= Rémy Ourdan =

French journalist

Rémy Ourdan is a French journalist, war correspondent for the newspaper Le Monde, and documentary filmmaker.

==Biography==

===Journalism===
Rémy Ourdan began as a reporter in 1992 in besieged Sarajevo. He covers for more than three decades for Le Monde the main conflicts in the world, as well as post-war, human rights and international justice issues. He also continues his long-term work on Sarajevo.

===Various Publications===
- "Après-guerre(s)" (foreword & "Sarajevo, après le siège"), edited by Rémy Ourdan, Autrement, Paris, 2001
- "A War, and Ricochets" (VII, "WAR", de.MO, New York, 2003)
- "America vs Al Qaeda : A Foe's Best Friend" (Dispatches, "Beyond Iraq", 2008)
- "Le Monde, les grands reportages 1944-2009" (Les Arènes, Paris, 2009)
- "Sarajevo, a love story" (foreword & "Soldier's Words", "Bosnia 1992-1995", edited by Jon Jones, Sarajevo, 2012)
- "Le Monde, les grands reportages 1944-2012" (Pocket, Paris, 2012)
- "Première nuit à Sarajevo" ("Robert Capa - 100 photos pour la liberté de la presse", Reporters Sans Frontières, Paris, 2015)
- "Marcher dans les ruines" (Zérane S. Girardeau, "Déflagrations. Dessins d’enfants, guerres d’adultes", Anamosa, Paris, 2017)
- "Partez ou vous allez tous mourir" (introduction, Bruno Philip, "Aung San Suu Khi, l’icône fracassée", Les Equateurs, Paris, 2017)
- "643 enfants" (Zérane S. Girardeau, "Dessins d’enfants et violences de masse", Lienart, Paris, 2021)
- "Patrick Chauvel, tant qu'il y aura des guerres" ("Patrick Chauvel - 100 photos pour la liberté de la presse", Reporters Sans Frontières, Paris, 2022)

===Film===
Rémy Ourdan is the author and director of the documentary film The Siege (co-directed with Patrick Chauvel, Agat Films & Cie, 2016).

=== Exhibitions ===
- "The world of 9/11" (co-curated with Stéphane Grimaldi, Mémorial de Caen, Caen, 2021)
- "Traces of Humanity" (co-curated with Damir Šagolj, Hôtel du Doyen, Bayeux-Calvados Awards for war correspondents, Bayeux, 2021)
- "Tragovi humanosti" (co-curated with Damir Šagolj, Bosnian Cultural Center, Sarajevo, 2022)

===Other===
Rémy Ourdan organized on April 6, 2012, for the 20th anniversary of the war in Bosnia, a reunion called "Sarajevo 2012", for which hundreds of war reporters came back to Sarajevo. He published, with Jon Jones and Gary Knight, the photo book Bosnia 1992-1995 (edited by Jon Jones, 2012), for which he wrote the foreword Sarajevo, a love story.

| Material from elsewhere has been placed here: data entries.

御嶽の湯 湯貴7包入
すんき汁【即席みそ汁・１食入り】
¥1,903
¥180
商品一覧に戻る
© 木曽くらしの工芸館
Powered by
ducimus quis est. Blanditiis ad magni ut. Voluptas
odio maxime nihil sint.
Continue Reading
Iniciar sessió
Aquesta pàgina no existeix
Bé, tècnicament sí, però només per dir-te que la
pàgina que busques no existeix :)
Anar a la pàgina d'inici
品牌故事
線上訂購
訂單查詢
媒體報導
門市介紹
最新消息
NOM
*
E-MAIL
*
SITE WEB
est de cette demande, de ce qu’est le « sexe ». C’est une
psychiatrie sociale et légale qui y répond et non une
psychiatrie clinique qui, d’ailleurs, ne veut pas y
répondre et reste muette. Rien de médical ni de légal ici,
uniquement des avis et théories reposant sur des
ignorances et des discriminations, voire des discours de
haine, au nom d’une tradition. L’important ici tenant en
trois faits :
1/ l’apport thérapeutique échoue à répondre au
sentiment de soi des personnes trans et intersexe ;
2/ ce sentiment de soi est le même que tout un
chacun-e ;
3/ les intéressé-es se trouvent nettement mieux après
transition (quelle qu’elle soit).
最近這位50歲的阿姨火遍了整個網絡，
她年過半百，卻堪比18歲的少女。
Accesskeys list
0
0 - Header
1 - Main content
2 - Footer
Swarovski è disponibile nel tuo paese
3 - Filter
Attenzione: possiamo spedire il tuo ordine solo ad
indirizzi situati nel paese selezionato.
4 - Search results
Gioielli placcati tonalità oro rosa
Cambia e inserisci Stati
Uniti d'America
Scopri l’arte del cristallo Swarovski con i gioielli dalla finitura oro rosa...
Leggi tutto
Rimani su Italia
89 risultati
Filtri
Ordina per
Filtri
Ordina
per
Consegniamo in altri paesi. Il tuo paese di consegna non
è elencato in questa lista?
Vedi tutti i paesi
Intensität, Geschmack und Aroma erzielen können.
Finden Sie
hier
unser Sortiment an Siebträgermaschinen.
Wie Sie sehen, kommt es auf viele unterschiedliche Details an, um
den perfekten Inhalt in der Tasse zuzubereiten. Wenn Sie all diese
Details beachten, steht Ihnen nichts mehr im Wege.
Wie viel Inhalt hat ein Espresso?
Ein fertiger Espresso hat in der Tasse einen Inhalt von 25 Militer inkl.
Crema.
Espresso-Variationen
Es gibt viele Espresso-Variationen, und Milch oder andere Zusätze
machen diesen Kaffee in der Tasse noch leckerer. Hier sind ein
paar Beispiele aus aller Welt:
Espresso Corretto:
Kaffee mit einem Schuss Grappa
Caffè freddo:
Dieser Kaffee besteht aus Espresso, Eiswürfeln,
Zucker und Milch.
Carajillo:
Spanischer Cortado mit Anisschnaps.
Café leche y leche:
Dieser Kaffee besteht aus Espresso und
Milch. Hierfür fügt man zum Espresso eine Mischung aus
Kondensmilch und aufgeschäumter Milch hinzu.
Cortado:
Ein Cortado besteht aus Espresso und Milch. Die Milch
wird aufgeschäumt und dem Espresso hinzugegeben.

Rémy Ourdan is a co-founder and was the first director of the WARM Foundation on contemporary conflicts (2012-2019), based in Sarajevo.

===Awards===
- Bayeux-Calvados Awards for war correspondents 2000 for a story on the war in Sierra Leone (Le Monde, 1999).
- Bayeux-Calvados Awards for war correspondents 2012, Ouest-France/Jean-Marin Prize for a story on the Mexican drug war in Ciudad Juarez (Le Monde, 2012).
- Gold FIPA for Best Documentary 2016 for The Siege (Agat Films & Cie, 2016).